Shay’s body started to indicate we could explore what it was reacting to. It was becoming increasingly clear that the reactors were cat and dog hair. Shay was so sensitive, that dog or cat hair on the clothes of a visitor would cause a flare up. Shay would regularly travel to school in a car that often carried a dog, further explaining why she was flaring up at school. This was a huge step forward in navigating  and managing her health and flare ups. However, it didn’t explain everything.

Kinesiology balance 5

Food and Diet

We began to explore what else was contributing to Shay’s flare ups. We had already developed a low-allergenic diet which Shay was thriving on. It’s pretty hard for an 11 year old though, and there were occasional slip ups with food. The major foods contributing to inflammation and flare ups were:

  • Sugar – all sugars, including the sugar found in fruits, high-fructose corn syrup, sucrose, glucose, and maltodextrin.
  • Dairy: although on minimal intake, cheese caused flare ups.
  • Gluten: Already kept to a minimum, Shay’s mum became more savvy about hidden gluten in the groceries and other foods she was buying.
  • Trans glutenase: This is an enzyme which is often added to gluten-free products such as breads, which many people react to like it is gluten.
  • Deep-fried potato chips and other starches: These convert straight to sugar for the blood, but also more often than not, they are cooked in poor-quality oils.

Kinesiology balance 6+


The next wave of balances were related specifically to histamines.

Did you know there are four types of histamines in the body? Whilst we do use histamine as a neurotransmitter for positive use around the body, our modern lifestyles trigger more histamine activations than the body can clear.

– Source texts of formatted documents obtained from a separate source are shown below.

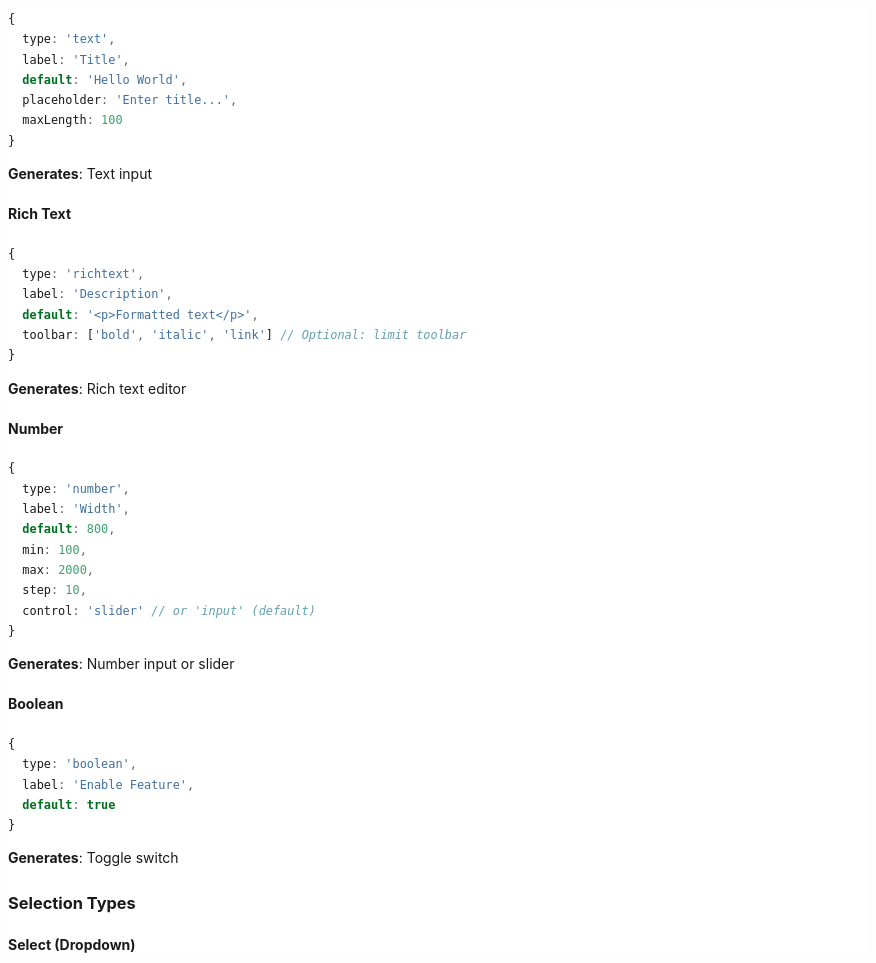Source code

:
 ```typescript
{
  type: 'text',
  label: 'Title',
  default: 'Hello World',
  placeholder: 'Enter title...',
  maxLength: 100
}
```

**Generates**: Text input

#### Rich Text

```typescript
{
  type: 'richtext',
  label: 'Description',
  default: '<p>Formatted text</p>',
  toolbar: ['bold', 'italic', 'link'] // Optional: limit toolbar
}
```

**Generates**: Rich text editor

#### Number

```typescript
{
  type: 'number',
  label: 'Width',
  default: 800,
  min: 100,
  max: 2000,
  step: 10,
  control: 'slider' // or 'input' (default)
}
```

**Generates**: Number input or slider

#### Boolean

```typescript
{
  type: 'boolean',
  label: 'Enable Feature',
  default: true
}
```

**Generates**: Toggle switch

### Selection Types

#### Select (Dropdown)


  [propName]: PropertyDefinition;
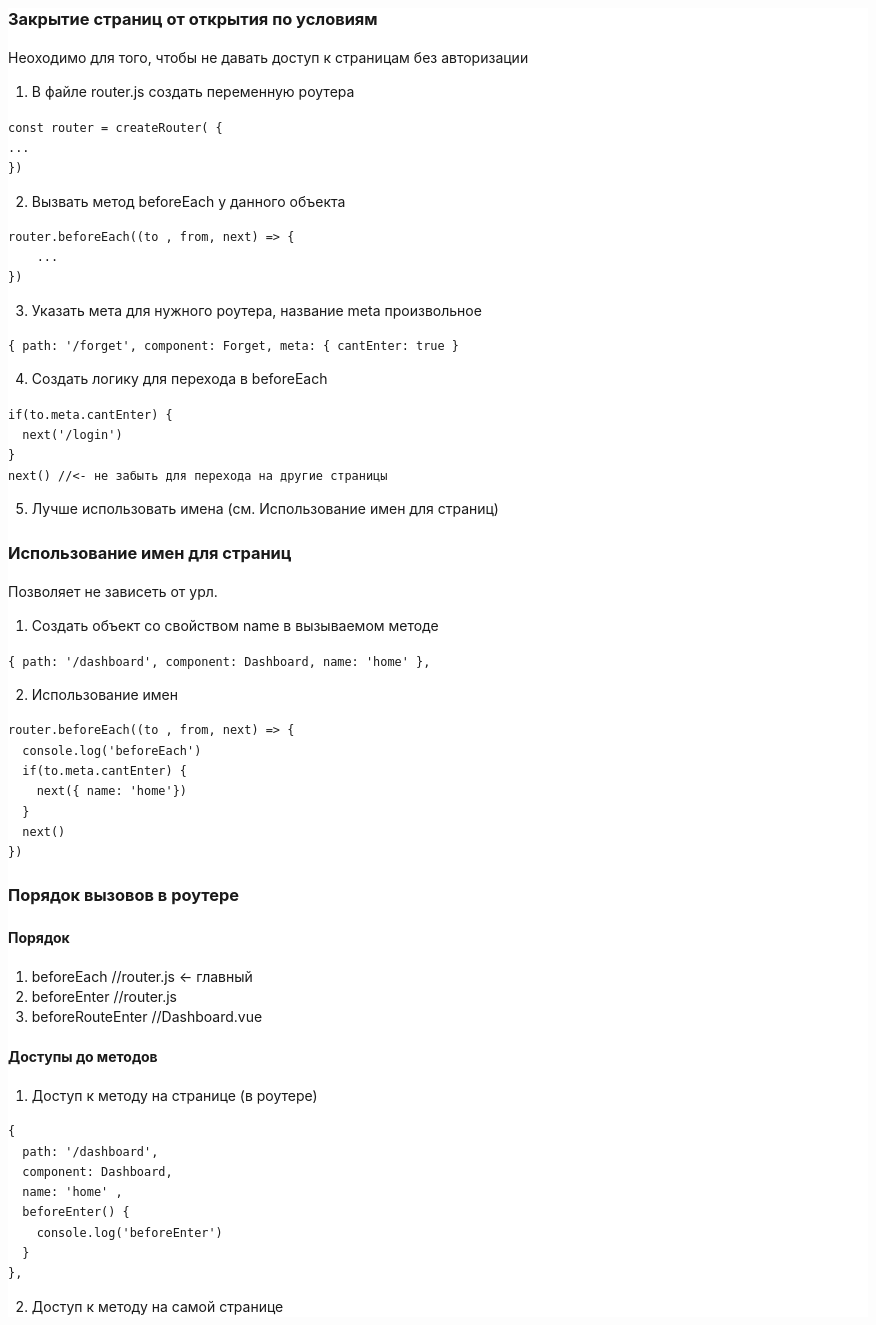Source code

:
### Закрытие страниц от открытия по условиям
Неоходимо для того, чтобы не давать доступ к страницам без авторизации
1. В файле router.js создать переменную роутера
```angular2html
const router = createRouter( {
...
})
```
2. Вызвать метод beforeEach у данного объекта 
```angular2html
router.beforeEach((to , from, next) => {
    ...
})
```
3. Указать мета для нужного роутера, название meta произвольное
```angular2html
{ path: '/forget', component: Forget, meta: { cantEnter: true }
```
4. Создать логику для перехода в beforeEach
```angular2html
if(to.meta.cantEnter) {
  next('/login')
}
next() //<- не забыть для перехода на другие страницы
```
5. Лучше использовать имена (см. Использование имен для страниц)

### Использование имен для страниц
Позволяет не зависеть от урл.

1. Создать объект со свойством name в вызываемом методе
```angular2html
{ path: '/dashboard', component: Dashboard, name: 'home' },
```
2. Использование имен
```angular2html
router.beforeEach((to , from, next) => {
  console.log('beforeEach')
  if(to.meta.cantEnter) {
    next({ name: 'home'})
  }
  next()
})
```

### Порядок вызовов в роутере
#### Порядок
1. beforeEach         //router.js  <- главный
2. beforeEnter        //router.js
3. beforeRouteEnter   //Dashboard.vue

#### Доступы до методов
1. Доступ к методу на странице (в роутере)
```angular2html
{
  path: '/dashboard',
  component: Dashboard,
  name: 'home' ,
  beforeEnter() {
    console.log('beforeEnter')
  }
},
```
2. Доступ к методу на самой странице
```angular2html
```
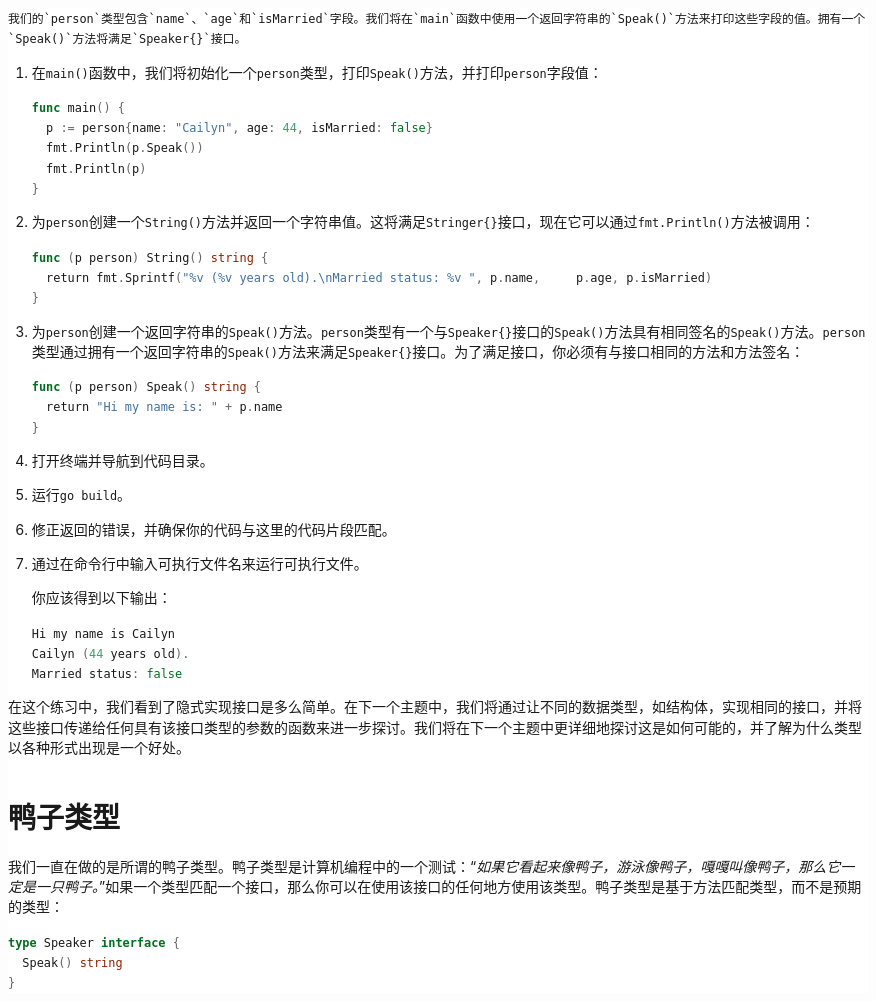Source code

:     我们的`person`类型包含`name`、`age`和`isMarried`字段。我们将在`main`函数中使用一个返回字符串的`Speak()`方法来打印这些字段的值。拥有一个`Speak()`方法将满足`Speaker{}`接口。

1.  在`main()`函数中，我们将初始化一个`person`类型，打印`Speak()`方法，并打印`person`字段值：

    ```go
    func main() {
      p := person{name: "Cailyn", age: 44, isMarried: false}
      fmt.Println(p.Speak())
      fmt.Println(p)
    }
    ```

1.  为`person`创建一个`String()`方法并返回一个字符串值。这将满足`Stringer{}`接口，现在它可以通过`fmt.Println()`方法被调用：

    ```go
    func (p person) String() string {
      return fmt.Sprintf("%v (%v years old).\nMarried status: %v ", p.name,     p.age, p.isMarried)
    }
    ```

1.  为`person`创建一个返回字符串的`Speak()`方法。`person`类型有一个与`Speaker{}`接口的`Speak()`方法具有相同签名的`Speak()`方法。`person`类型通过拥有一个返回字符串的`Speak()`方法来满足`Speaker{}`接口。为了满足接口，你必须有与接口相同的方法和方法签名：

    ```go
    func (p person) Speak() string {
      return "Hi my name is: " + p.name
    }
    ```

1.  打开终端并导航到代码目录。

1.  运行`go build`。

1.  修正返回的错误，并确保你的代码与这里的代码片段匹配。

1.  通过在命令行中输入可执行文件名来运行可执行文件。

    你应该得到以下输出：

    ```go
    Hi my name is Cailyn
    Cailyn (44 years old).
    Married status: false
    ```

在这个练习中，我们看到了隐式实现接口是多么简单。在下一个主题中，我们将通过让不同的数据类型，如结构体，实现相同的接口，并将这些接口传递给任何具有该接口类型的参数的函数来进一步探讨。我们将在下一个主题中更详细地探讨这是如何可能的，并了解为什么类型以各种形式出现是一个好处。

# 鸭子类型

我们一直在做的是所谓的鸭子类型。鸭子类型是计算机编程中的一个测试：“*如果它看起来像鸭子，游泳像鸭子，嘎嘎叫像鸭子，那么它一定是一只鸭子。*”如果一个类型匹配一个接口，那么你可以在使用该接口的任何地方使用该类型。鸭子类型是基于方法匹配类型，而不是预期的类型：

```go
type Speaker interface {
  Speak() string
}
```

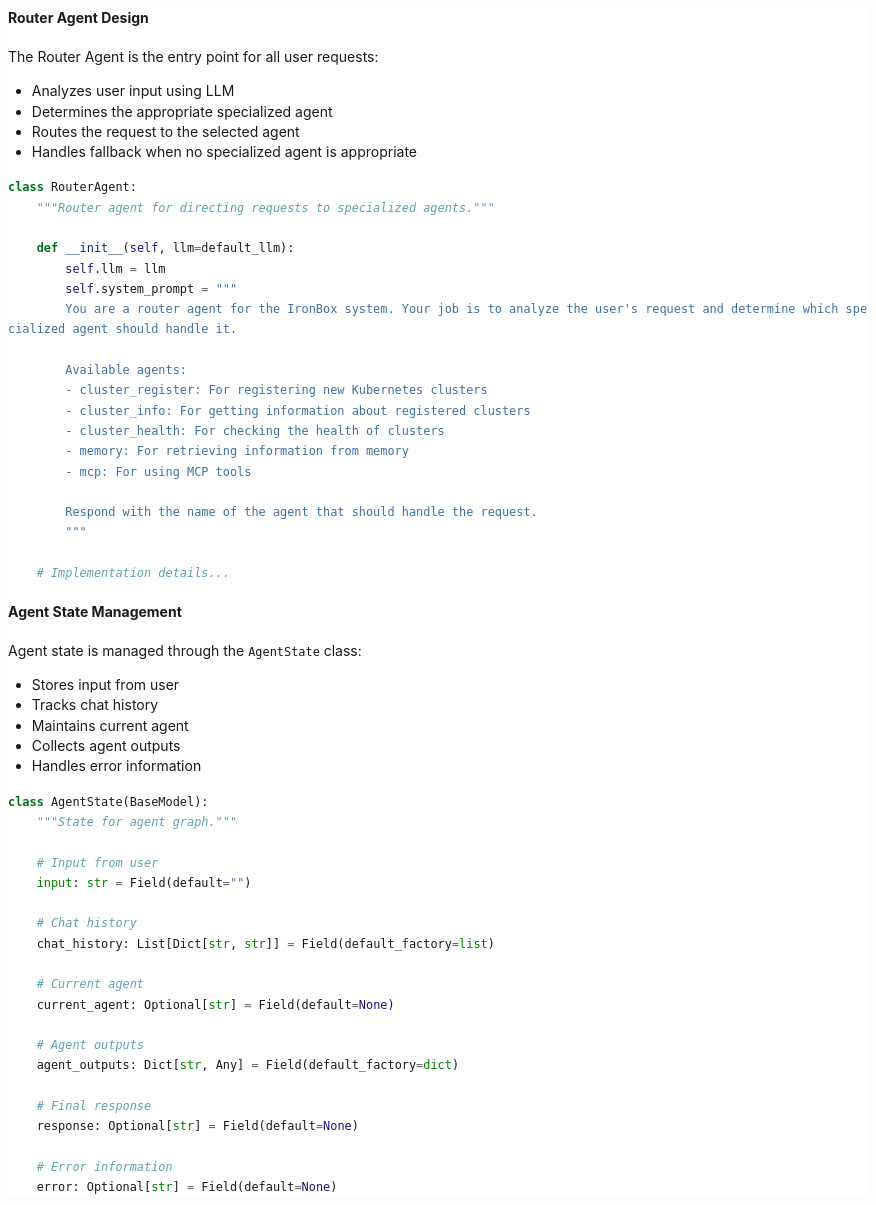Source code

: #### Router Agent Design
The Router Agent is the entry point for all user requests:
- Analyzes user input using LLM
- Determines the appropriate specialized agent
- Routes the request to the selected agent
- Handles fallback when no specialized agent is appropriate

```python
class RouterAgent:
    """Router agent for directing requests to specialized agents."""
    
    def __init__(self, llm=default_llm):
        self.llm = llm
        self.system_prompt = """
        You are a router agent for the IronBox system. Your job is to analyze the user's request and determine which specialized agent should handle it.
        
        Available agents:
        - cluster_register: For registering new Kubernetes clusters
        - cluster_info: For getting information about registered clusters
        - cluster_health: For checking the health of clusters
        - memory: For retrieving information from memory
        - mcp: For using MCP tools
        
        Respond with the name of the agent that should handle the request.
        """
    
    # Implementation details...
```

#### Agent State Management
Agent state is managed through the `AgentState` class:
- Stores input from user
- Tracks chat history
- Maintains current agent
- Collects agent outputs
- Handles error information

```python
class AgentState(BaseModel):
    """State for agent graph."""
    
    # Input from user
    input: str = Field(default="")
    
    # Chat history
    chat_history: List[Dict[str, str]] = Field(default_factory=list)
    
    # Current agent
    current_agent: Optional[str] = Field(default=None)
    
    # Agent outputs
    agent_outputs: Dict[str, Any] = Field(default_factory=dict)
    
    # Final response
    response: Optional[str] = Field(default=None)
    
    # Error information
    error: Optional[str] = Field(default=None)
```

When the cells can’t clear the histamines efficiently, they linger around the cells or organs causing more and more sensitivity to inflammation. This can affect any organ and when generalised it is known as Mast Cell Activation Syndrome (MCAS). This can contribute to painful periods and disrupted women’s health, chronic headaches and migraines, digestive issues, and of course eczema and allergies. Shay has not had any cat-hair flare ups since these balances.

This was a great step forward with less flare ups when in contact with allergens and the inflammatory foods. The flare ups weren’t as severe and took less time to clear. When there was a flare up, it calmed down within hours after a kinesiology balance, every time! Still to this day, Shay’s mum says that nothing helps better than the kinesiology balances.

Fungal and bacterial infections

A major contributor to skin flare ups is fungal and bacterial infections. The allergens cause massive inflammation, which weakens the skin membranes. Toxins—such as heavy metals or chemicals—come out through the skin increasing the inflammation and cause more strain on our immune system. The ongoing red and round welts, bubbling of skin, spots on the skin, dryness and cracking, and weeping of skin, often indicate either a fungal or bacterial infection. However, as the infections aren’t the actual cause of the problems, it is still very important to treat the internal functions. With treatments, flare ups became less, and it became obvious whether it was a fungal flare—often from too much sugar or too many potato chips—or bacterial flare usually from contact with dog hair (staph being the most common).

Treatment for infections

  • Herbs: including anti-histamine, mast-cell stabilising, liver support, kidney and lymphatic support, nervous-system and adrenal support, and antioxidants.
  • Probiotics: as the immune system matures into different immune cells at the gut lining, it is really important to stabilise any inflammation along the gut lining. There are specific strains of probiotics which have been clinically shown to reduce the tendency towards inflammation, eczema, and allergies.
  • Fish oils: Omega 3s help to stabilise and keep the cell membranes fluid and flexible, which is imperative when addressing inflammatory factors such as allergies, asthma, and eczema. A good-quality fish oil—high in DHA—is imperative.
  • Topical: We also applied anti-bacterial, anti-fungal, and anti-inflammatory topical ointments to flare ups.